#### Records to use ####

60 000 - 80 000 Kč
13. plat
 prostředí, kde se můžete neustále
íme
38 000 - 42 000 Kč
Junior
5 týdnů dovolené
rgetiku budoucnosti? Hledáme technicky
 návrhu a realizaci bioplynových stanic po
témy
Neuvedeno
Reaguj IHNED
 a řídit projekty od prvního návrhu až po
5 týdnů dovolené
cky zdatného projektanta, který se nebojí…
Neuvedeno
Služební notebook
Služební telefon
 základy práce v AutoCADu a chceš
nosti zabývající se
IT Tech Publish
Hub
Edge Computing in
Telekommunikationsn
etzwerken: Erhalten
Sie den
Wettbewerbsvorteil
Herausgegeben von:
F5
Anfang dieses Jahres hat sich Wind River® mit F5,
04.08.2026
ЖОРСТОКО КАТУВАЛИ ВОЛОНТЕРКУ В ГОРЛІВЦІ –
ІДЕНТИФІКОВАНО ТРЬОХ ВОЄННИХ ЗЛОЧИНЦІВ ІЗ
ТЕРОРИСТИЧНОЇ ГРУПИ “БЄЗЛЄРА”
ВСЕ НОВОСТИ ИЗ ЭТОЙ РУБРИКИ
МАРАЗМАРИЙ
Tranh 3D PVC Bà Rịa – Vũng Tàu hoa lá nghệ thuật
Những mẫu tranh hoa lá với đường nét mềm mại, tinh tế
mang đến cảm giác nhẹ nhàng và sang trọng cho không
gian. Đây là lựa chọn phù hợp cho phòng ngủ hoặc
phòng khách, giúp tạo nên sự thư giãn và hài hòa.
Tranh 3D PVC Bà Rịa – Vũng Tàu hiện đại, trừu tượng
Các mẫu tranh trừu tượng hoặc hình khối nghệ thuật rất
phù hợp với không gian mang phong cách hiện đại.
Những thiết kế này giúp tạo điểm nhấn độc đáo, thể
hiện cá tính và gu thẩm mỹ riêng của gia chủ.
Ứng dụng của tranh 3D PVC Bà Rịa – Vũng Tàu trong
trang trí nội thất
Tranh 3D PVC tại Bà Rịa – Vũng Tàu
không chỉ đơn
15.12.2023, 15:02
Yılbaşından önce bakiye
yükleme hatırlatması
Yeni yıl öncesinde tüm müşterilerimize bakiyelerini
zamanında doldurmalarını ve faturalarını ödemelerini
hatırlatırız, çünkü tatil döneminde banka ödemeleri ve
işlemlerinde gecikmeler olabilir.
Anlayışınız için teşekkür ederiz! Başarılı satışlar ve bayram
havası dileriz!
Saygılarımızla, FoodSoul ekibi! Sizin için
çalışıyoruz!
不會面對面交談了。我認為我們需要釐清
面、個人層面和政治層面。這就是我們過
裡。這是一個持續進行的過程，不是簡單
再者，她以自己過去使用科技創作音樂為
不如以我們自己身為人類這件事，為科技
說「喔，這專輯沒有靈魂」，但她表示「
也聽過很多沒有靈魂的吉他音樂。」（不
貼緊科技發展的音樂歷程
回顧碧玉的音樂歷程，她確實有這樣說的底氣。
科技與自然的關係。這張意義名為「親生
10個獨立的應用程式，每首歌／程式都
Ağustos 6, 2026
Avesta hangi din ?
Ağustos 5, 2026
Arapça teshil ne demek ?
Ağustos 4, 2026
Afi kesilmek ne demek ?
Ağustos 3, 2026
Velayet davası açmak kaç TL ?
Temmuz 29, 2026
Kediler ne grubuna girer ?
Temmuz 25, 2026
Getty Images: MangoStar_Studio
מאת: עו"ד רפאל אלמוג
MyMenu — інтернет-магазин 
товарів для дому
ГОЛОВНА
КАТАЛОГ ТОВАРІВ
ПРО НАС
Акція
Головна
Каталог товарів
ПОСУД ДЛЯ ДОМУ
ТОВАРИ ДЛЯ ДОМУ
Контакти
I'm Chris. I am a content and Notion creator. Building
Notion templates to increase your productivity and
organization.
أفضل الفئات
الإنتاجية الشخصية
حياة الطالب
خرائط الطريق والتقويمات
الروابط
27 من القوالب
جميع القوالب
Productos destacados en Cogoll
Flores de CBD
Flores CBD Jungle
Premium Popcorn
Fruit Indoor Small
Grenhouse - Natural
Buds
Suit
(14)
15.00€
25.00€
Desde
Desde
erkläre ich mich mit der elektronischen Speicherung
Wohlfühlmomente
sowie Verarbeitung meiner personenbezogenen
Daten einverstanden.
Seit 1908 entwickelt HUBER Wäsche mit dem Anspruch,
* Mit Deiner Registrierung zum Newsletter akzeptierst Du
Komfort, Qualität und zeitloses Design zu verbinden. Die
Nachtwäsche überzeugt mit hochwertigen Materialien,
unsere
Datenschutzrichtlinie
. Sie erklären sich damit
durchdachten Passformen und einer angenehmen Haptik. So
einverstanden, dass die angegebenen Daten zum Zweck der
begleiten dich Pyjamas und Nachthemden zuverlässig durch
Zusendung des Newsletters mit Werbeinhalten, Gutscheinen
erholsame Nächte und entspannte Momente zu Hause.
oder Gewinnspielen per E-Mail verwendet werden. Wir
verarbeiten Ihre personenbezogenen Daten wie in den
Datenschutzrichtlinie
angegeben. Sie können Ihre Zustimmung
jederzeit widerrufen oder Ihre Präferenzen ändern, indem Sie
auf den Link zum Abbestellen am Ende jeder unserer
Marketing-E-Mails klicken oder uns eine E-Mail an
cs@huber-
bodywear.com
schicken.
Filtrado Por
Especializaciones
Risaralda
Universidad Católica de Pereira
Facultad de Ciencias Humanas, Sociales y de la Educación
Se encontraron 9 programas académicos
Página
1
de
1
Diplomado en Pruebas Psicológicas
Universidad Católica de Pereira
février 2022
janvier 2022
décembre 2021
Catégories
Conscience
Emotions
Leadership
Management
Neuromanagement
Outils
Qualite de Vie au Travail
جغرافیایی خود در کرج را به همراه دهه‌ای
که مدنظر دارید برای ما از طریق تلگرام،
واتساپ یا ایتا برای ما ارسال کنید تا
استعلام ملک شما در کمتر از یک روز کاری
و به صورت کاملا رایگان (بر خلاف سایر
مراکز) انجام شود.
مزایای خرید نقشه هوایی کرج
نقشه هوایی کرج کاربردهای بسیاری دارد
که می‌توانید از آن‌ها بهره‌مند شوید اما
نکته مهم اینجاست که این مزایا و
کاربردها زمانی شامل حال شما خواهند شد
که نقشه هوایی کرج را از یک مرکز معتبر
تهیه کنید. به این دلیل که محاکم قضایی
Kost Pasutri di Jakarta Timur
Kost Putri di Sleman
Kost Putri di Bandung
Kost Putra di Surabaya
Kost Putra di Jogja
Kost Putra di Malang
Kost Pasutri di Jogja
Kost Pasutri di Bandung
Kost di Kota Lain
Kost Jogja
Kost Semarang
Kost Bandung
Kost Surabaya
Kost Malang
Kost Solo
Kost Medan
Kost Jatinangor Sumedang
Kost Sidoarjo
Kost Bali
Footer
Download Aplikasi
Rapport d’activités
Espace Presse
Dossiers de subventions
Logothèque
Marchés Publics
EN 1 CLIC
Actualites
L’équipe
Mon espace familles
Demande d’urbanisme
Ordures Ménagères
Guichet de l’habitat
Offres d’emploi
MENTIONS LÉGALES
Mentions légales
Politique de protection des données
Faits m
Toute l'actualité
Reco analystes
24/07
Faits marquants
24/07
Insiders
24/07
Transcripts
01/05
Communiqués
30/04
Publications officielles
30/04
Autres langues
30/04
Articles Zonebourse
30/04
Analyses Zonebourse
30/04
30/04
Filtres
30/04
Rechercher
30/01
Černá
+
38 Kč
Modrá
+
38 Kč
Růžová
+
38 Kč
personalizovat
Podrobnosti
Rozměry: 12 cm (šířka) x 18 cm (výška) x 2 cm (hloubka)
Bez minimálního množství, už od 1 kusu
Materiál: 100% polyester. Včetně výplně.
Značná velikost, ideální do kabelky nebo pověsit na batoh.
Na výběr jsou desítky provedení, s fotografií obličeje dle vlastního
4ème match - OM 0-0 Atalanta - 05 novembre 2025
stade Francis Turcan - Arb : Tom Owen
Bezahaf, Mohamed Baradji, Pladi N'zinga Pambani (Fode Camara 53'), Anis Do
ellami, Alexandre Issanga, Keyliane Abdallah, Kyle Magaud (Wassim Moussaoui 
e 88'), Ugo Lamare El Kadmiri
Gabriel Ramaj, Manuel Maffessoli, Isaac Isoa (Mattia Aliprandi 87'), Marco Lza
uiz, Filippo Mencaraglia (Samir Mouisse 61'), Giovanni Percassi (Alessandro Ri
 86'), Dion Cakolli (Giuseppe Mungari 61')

####

* [Task description]
From the line holding "Velayet davası açmak kaç TL ?" to the line holding "Newsletter akzeptierst Du", inclusive, restate each line above exactly as written.

* [Exercise solution]
Velayet davası açmak kaç TL ?
Temmuz 29, 2026
Kediler ne grubuna girer ?
Temmuz 25, 2026
Getty Images: MangoStar_Studio
מאת: עו"ד רפאל אלמוג
MyMenu — інтернет-магазин 
товарів для дому
ГОЛОВНА
КАТАЛОГ ТОВАРІВ
ПРО НАС
Акція
Головна
Каталог товарів
ПОСУД ДЛЯ ДОМУ
ТОВАРИ ДЛЯ ДОМУ
Контакти
I'm Chris. I am a content and Notion creator. Building
Notion templates to increase your productivity and
organization.
أفضل الفئات
الإنتاجية الشخصية
حياة الطالب
خرائط الطريق والتقويمات
الروابط
27 من القوالب
جميع القوالب
Productos destacados en Cogoll
Flores de CBD
Flores CBD Jungle
Premium Popcorn
Fruit Indoor Small
Grenhouse - Natural
Buds
Suit
(14)
15.00€
25.00€
Desde
Desde
erkläre ich mich mit der elektronischen Speicherung
Wohlfühlmomente
sowie Verarbeitung meiner personenbezogenen
Daten einverstanden.
Seit 1908 entwickelt HUBER Wäsche mit dem Anspruch,
* Mit Deiner Registrierung zum Newsletter akzeptierst Du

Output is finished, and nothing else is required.